Beijing  — Chinese billionaire Sun Dawu was sentenced to 18 years in jail on Wednesday for crimes including “picking quarrels and provoking trouble” and illegally occupying farmland, a court said, the latest stiff punishment of an outspoken corporate executive.

Sun had built a major conglomerate in the northern Chinese province of Hebei, the Dawu Agricultural and Animal Husbandry Group, employing 9,000 people in activities ranging from poultry processing and pet food to hospitals, schools and resorts.

But he was also outspoken on issues including human rights, and was one of the very few people to openly accuse the government of covering up the extent of an African swine fever outbreak, which infected one of his farms in 2019 and later devastated much of the country's industry. 

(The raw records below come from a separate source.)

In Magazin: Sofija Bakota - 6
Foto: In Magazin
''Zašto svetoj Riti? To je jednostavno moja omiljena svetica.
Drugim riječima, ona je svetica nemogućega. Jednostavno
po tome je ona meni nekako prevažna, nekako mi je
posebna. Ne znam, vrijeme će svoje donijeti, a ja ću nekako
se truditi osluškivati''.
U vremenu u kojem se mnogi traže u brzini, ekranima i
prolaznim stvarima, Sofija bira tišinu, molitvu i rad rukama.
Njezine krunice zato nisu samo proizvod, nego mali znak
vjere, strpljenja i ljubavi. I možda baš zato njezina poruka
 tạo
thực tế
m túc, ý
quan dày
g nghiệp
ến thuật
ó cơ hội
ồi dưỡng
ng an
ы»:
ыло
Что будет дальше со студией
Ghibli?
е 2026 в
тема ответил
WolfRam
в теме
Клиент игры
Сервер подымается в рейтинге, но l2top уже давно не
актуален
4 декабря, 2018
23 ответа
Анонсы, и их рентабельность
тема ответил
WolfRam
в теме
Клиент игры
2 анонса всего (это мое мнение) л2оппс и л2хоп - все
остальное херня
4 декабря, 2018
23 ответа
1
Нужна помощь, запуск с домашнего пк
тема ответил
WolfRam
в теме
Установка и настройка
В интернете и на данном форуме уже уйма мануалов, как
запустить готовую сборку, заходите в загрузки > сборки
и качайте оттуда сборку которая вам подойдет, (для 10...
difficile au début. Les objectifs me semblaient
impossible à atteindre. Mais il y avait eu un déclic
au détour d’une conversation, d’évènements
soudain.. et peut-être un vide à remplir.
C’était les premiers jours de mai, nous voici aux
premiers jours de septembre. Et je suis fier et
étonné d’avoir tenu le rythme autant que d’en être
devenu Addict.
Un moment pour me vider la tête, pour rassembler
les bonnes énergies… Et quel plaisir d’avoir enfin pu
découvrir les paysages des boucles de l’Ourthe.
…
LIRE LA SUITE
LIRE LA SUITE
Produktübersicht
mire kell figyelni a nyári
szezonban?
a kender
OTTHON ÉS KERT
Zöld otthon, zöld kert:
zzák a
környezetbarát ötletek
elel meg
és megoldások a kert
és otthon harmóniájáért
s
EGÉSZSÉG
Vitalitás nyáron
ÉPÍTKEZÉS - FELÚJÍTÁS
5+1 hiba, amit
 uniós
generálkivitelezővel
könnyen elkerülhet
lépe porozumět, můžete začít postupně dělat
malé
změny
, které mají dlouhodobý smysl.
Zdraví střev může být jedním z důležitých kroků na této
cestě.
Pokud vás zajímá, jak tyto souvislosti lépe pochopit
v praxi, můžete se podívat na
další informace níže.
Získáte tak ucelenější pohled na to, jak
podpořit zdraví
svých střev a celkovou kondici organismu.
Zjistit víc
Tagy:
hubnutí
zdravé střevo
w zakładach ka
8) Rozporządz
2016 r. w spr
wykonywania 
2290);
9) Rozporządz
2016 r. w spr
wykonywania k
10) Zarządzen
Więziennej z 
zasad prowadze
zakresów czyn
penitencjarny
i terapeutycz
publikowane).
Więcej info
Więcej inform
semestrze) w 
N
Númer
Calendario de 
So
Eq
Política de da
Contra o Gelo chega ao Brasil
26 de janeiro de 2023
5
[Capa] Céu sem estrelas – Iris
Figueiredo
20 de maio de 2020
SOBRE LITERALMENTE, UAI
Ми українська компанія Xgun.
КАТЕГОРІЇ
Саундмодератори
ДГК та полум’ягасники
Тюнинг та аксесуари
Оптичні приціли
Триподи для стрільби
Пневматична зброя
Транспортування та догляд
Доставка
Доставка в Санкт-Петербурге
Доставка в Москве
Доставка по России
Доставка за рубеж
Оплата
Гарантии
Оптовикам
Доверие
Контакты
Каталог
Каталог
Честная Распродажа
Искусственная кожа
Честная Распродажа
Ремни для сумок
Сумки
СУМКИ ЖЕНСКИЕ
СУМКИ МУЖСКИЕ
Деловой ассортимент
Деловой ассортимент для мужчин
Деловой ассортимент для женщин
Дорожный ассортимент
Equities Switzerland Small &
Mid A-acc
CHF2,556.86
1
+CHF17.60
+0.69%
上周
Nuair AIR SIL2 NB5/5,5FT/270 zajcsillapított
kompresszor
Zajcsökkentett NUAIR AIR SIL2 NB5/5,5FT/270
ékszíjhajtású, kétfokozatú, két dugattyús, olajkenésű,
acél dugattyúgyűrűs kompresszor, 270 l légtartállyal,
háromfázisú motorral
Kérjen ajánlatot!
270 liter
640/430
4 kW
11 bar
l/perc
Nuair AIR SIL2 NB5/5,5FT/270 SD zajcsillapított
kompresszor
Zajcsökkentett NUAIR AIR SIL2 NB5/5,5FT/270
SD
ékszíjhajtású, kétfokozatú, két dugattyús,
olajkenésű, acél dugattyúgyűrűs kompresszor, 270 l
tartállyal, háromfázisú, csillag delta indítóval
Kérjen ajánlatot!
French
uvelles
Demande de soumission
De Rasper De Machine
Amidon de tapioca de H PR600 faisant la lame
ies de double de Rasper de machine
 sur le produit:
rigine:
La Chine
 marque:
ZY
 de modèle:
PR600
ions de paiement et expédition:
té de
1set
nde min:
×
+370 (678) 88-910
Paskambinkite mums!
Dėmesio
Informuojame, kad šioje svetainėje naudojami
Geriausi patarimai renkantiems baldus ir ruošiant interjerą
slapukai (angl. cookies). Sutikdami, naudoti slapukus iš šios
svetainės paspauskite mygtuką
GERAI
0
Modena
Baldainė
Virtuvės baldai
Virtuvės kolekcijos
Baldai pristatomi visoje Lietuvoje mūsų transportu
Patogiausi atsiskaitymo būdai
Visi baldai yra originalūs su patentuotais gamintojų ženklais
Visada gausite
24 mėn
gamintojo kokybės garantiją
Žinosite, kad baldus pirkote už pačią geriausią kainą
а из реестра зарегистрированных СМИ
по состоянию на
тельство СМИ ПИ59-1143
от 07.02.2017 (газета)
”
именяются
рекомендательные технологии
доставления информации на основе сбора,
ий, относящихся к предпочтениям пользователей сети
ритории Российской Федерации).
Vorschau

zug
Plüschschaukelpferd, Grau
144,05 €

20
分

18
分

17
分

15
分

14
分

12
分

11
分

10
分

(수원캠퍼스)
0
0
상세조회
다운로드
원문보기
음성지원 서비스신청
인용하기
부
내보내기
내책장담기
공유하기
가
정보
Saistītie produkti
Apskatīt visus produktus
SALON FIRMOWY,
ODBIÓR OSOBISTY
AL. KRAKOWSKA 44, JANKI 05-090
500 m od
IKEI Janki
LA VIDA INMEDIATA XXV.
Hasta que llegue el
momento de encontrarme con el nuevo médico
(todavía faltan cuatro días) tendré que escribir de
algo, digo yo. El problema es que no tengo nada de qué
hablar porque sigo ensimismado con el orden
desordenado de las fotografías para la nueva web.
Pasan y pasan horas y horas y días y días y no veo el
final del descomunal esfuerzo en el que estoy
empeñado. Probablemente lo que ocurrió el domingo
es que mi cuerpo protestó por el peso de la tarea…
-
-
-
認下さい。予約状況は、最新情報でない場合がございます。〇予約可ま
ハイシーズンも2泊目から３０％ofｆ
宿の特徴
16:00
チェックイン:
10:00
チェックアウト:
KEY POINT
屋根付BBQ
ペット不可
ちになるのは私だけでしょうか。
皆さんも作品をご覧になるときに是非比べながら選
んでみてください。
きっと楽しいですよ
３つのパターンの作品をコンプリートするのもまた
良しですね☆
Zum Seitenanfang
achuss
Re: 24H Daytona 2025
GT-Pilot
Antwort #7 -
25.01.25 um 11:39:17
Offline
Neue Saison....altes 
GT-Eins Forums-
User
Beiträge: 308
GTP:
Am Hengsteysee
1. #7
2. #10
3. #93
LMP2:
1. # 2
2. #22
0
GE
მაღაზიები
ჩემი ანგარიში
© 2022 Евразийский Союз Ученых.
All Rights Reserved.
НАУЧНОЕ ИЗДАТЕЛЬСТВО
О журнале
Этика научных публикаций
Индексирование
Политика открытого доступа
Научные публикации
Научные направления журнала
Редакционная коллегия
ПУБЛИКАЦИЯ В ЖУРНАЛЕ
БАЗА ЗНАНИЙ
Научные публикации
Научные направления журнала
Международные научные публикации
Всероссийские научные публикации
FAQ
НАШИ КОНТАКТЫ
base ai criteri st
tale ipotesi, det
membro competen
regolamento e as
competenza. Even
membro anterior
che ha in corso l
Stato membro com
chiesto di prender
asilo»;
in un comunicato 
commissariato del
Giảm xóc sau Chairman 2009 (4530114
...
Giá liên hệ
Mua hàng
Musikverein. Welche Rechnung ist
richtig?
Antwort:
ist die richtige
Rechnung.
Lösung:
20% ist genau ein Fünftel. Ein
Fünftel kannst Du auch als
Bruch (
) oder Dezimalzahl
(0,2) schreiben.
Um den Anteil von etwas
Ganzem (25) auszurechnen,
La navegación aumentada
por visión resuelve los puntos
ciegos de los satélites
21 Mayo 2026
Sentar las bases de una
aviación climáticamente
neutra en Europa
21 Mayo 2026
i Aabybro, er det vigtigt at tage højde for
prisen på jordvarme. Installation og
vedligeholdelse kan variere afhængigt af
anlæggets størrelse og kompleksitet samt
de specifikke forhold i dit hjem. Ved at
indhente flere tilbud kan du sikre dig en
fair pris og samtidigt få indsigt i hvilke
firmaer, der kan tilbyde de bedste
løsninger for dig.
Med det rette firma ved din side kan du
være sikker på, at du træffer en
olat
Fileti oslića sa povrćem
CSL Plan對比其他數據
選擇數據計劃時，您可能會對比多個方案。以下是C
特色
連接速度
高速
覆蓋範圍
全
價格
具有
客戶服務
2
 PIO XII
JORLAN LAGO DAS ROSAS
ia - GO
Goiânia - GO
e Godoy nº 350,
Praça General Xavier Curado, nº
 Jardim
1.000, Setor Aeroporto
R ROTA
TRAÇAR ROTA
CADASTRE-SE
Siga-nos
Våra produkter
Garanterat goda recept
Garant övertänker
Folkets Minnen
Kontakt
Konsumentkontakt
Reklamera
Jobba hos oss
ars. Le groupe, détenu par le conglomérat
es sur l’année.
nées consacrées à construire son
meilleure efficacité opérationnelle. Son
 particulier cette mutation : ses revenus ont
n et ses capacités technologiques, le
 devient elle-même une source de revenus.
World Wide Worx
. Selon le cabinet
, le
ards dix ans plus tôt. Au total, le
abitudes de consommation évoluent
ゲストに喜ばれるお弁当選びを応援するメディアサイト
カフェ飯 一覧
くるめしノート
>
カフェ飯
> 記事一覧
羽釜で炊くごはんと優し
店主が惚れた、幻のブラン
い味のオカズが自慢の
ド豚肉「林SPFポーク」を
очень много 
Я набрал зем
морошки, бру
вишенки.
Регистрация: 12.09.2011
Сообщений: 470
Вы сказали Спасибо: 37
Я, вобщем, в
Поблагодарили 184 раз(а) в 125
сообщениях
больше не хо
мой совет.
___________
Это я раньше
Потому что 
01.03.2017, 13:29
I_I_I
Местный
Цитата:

He had also been embroiled in a land dispute with a local government-owned farm, according to media reports, and was detained with a group of family members and employees in 2020.

Dawu had said dozens of its employees were injured in a fight with police after they tried to stop the state farm staff tearing down one of its buildings in 2020.

The People’s Court of Gaobeidian city in Hebei province said on its WeChat account on Wednesday that Sun was guilty of offences including assembling a crowd to attack state agencies, obstructing government workers from performing their duties, sabotaging production and operations, and illegal mining.

Sun was also fined 3.11-million yuan ($478,697).

Former property executive Ren Zhiqiang was also sentenced to 18 years in prison in 2020 for graft in what critics at the time called an especially harsh sentence amid an ongoing clampdown on dissent.

Ren had referred to Xi Jinping as “a clown” after a speech the Chinese president made about government efforts to battle the coronavirus.